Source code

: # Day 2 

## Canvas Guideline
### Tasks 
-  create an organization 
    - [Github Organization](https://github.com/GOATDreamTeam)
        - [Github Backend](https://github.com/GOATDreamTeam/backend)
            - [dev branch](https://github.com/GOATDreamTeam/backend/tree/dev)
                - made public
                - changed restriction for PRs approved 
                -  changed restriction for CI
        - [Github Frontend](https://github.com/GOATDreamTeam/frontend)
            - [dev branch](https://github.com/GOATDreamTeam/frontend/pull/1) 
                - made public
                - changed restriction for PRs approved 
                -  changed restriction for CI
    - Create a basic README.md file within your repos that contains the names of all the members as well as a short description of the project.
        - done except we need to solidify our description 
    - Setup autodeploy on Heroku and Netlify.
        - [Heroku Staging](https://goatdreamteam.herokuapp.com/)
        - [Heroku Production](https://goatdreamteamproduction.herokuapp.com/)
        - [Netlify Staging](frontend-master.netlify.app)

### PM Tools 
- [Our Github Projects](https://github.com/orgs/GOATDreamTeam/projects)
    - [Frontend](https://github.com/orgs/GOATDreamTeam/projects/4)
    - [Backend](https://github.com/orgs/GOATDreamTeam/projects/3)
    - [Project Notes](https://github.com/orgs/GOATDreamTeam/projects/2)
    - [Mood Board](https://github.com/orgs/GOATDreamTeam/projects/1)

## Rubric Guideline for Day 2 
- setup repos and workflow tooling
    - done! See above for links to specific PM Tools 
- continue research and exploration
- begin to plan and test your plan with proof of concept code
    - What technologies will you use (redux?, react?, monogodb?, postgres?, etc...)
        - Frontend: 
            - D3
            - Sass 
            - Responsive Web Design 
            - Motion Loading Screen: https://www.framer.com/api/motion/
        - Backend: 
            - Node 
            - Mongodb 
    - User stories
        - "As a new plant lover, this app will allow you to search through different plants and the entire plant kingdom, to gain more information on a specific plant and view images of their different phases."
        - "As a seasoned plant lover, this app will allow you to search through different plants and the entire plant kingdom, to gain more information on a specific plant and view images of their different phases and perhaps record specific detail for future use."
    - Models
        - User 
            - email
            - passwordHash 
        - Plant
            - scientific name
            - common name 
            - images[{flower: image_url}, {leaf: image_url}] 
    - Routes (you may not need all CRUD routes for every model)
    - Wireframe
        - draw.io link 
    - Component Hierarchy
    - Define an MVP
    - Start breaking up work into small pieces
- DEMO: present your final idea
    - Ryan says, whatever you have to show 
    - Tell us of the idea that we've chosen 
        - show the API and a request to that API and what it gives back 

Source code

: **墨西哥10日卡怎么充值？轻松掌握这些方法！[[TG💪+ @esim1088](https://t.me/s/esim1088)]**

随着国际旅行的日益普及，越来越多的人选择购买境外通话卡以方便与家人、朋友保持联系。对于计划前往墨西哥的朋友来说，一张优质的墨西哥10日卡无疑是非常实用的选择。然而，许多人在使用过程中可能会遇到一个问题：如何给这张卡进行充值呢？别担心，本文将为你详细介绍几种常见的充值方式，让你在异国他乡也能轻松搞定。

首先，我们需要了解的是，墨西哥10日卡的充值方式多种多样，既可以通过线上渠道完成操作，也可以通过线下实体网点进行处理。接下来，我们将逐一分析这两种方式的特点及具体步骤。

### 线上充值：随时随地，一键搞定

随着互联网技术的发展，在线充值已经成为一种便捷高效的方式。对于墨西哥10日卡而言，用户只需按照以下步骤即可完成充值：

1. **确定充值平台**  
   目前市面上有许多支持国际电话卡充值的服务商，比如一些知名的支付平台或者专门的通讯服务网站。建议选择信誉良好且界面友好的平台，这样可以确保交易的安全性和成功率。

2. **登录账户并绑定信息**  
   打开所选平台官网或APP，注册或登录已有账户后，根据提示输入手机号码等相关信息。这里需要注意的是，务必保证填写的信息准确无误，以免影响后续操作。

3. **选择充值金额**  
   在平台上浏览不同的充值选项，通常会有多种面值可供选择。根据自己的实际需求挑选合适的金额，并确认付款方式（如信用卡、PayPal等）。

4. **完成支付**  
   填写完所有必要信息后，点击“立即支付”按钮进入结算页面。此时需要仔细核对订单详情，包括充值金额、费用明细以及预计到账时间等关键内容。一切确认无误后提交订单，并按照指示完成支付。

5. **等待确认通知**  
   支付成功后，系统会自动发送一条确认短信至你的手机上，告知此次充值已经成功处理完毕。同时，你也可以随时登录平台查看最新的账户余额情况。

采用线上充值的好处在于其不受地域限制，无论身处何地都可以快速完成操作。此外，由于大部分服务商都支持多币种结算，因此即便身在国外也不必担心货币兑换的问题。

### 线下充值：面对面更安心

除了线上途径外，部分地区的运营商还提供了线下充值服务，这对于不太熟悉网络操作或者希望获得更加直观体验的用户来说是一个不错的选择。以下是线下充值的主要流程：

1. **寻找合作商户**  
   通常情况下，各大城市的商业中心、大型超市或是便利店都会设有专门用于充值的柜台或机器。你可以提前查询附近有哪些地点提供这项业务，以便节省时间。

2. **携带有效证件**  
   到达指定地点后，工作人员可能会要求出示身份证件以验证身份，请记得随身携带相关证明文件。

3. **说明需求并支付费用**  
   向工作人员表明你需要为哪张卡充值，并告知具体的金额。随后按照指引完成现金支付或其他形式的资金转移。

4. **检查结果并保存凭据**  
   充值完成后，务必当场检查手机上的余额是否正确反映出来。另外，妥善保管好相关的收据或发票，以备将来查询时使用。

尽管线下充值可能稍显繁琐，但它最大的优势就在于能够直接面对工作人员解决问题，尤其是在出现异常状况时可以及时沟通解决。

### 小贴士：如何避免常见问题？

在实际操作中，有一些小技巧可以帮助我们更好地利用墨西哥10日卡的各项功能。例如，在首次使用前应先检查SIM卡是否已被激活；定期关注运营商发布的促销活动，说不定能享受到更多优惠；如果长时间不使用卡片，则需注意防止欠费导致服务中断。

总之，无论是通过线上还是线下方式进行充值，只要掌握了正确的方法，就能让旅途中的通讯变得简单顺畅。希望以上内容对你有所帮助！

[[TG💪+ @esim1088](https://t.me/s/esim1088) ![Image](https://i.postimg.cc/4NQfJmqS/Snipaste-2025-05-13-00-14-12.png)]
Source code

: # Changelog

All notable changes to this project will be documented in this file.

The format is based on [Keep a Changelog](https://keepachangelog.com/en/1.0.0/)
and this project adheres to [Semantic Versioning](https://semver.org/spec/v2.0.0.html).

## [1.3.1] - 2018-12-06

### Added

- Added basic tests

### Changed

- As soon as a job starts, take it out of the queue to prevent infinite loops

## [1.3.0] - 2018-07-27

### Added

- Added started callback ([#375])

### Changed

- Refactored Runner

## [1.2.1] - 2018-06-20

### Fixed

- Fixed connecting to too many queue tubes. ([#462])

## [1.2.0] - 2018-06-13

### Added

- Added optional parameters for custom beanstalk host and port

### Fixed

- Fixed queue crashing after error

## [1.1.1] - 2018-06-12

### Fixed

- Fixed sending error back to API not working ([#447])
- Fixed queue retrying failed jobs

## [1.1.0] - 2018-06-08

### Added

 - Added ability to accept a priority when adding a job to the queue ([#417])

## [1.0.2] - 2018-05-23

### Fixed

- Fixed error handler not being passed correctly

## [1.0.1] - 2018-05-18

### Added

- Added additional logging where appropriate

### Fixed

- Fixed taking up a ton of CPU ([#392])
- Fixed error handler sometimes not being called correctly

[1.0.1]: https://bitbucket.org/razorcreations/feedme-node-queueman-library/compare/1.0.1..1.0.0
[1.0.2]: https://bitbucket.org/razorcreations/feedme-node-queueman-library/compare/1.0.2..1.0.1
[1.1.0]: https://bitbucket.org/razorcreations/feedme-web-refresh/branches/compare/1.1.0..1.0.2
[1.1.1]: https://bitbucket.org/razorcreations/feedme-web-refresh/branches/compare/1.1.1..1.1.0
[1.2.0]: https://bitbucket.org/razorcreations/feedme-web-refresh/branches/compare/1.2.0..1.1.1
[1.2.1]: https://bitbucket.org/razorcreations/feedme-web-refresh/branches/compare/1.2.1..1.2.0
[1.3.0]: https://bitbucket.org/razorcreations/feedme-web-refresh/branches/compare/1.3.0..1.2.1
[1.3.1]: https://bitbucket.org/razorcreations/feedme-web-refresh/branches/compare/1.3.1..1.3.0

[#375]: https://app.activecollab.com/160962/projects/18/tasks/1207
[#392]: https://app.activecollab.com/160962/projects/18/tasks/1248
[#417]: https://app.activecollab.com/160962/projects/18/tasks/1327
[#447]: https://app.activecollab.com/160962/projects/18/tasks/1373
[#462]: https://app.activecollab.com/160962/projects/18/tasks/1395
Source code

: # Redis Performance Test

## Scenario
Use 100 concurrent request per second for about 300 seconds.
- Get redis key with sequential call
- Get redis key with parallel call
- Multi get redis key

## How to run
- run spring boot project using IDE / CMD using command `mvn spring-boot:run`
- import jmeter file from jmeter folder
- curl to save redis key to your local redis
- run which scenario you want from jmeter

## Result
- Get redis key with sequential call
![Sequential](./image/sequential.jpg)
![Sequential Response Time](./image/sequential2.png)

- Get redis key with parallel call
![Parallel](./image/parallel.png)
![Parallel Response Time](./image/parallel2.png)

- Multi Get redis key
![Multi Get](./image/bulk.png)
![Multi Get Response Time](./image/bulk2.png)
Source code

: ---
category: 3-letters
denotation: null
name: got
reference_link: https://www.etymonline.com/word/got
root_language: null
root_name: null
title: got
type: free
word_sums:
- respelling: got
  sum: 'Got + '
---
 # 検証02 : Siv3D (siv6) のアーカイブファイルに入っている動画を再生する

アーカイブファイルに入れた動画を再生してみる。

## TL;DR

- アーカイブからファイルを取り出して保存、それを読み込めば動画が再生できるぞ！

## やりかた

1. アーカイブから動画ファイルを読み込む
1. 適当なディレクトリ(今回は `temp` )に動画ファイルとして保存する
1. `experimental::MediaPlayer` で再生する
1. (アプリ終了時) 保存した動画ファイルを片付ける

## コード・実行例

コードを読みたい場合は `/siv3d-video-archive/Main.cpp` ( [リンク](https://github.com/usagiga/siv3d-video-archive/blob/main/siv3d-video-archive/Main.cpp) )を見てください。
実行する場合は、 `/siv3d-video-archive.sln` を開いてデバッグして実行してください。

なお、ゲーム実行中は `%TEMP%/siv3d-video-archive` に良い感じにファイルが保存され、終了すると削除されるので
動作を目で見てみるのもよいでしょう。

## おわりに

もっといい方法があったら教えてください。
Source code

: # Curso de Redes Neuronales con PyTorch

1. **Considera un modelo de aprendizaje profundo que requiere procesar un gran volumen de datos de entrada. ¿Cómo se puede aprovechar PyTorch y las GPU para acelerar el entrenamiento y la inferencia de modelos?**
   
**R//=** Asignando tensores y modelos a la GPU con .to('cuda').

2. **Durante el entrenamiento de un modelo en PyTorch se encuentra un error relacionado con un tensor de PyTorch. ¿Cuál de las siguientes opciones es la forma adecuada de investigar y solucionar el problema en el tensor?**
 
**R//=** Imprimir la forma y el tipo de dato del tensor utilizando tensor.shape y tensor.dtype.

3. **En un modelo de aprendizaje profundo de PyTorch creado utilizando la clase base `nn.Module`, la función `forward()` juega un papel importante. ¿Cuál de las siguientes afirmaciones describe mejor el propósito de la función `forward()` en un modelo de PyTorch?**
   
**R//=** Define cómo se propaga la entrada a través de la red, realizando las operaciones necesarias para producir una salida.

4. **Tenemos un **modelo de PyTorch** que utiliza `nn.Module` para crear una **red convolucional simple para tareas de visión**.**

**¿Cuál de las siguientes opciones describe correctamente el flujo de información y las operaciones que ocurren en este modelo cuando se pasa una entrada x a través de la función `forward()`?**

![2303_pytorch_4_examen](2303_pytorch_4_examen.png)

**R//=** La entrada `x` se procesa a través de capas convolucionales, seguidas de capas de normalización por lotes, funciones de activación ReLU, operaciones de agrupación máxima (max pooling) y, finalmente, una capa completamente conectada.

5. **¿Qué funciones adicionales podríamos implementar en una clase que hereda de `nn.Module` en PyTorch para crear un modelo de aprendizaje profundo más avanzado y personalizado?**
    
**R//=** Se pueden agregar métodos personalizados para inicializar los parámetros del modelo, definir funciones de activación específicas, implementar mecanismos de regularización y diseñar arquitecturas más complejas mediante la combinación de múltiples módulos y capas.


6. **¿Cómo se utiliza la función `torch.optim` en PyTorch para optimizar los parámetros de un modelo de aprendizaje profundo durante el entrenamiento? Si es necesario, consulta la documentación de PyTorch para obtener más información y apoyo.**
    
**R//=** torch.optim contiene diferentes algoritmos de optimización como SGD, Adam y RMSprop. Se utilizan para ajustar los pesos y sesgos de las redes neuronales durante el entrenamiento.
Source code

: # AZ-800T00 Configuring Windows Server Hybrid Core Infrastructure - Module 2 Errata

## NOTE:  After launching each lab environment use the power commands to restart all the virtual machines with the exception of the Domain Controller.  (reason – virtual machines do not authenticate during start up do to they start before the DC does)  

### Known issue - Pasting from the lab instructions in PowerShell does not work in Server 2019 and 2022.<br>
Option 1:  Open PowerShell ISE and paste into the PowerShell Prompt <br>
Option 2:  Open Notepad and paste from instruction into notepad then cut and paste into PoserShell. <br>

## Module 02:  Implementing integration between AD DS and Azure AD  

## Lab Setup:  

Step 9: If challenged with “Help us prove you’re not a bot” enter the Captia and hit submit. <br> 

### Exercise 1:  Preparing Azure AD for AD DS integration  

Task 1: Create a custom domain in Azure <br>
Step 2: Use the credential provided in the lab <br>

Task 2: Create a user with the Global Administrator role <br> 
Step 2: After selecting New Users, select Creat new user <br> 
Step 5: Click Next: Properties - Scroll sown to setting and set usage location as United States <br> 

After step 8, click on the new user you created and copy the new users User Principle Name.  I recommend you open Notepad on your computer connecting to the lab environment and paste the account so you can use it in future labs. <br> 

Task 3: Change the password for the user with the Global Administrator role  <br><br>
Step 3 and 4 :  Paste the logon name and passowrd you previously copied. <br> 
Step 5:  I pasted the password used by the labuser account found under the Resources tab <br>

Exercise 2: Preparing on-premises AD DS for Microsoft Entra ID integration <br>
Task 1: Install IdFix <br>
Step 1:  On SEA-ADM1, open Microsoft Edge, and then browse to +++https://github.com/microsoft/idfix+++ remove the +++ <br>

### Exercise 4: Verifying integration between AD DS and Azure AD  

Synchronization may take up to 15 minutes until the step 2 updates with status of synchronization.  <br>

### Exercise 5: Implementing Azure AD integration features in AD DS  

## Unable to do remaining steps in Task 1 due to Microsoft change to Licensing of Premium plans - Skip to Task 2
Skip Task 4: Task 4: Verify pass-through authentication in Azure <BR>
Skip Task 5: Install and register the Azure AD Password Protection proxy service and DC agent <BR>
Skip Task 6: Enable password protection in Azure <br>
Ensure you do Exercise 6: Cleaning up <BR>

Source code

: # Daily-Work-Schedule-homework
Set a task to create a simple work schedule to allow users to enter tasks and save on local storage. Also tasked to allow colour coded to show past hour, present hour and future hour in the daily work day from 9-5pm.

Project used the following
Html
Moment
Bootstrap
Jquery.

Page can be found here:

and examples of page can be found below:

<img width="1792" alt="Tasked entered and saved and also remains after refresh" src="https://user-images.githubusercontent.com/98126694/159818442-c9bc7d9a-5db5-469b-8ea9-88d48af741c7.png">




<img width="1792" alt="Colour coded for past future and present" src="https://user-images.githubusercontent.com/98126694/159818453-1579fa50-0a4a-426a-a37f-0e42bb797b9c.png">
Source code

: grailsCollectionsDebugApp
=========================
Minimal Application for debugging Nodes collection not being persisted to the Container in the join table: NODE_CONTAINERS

········

> _Work item_: Copy word for word the stretch of entries above from the line that has "Task 3: Change" through the line that has "Resources tab <br>", both ends included, and nothing outside it.

> _Completed task_:
Task 3: Change the password for the user with the Global Administrator role  <br><br>
Step 3 and 4 :  Paste the logon name and passowrd you previously copied. <br> 
Step 5:  I pasted the password used by the labuser account found under the Resources tab <br>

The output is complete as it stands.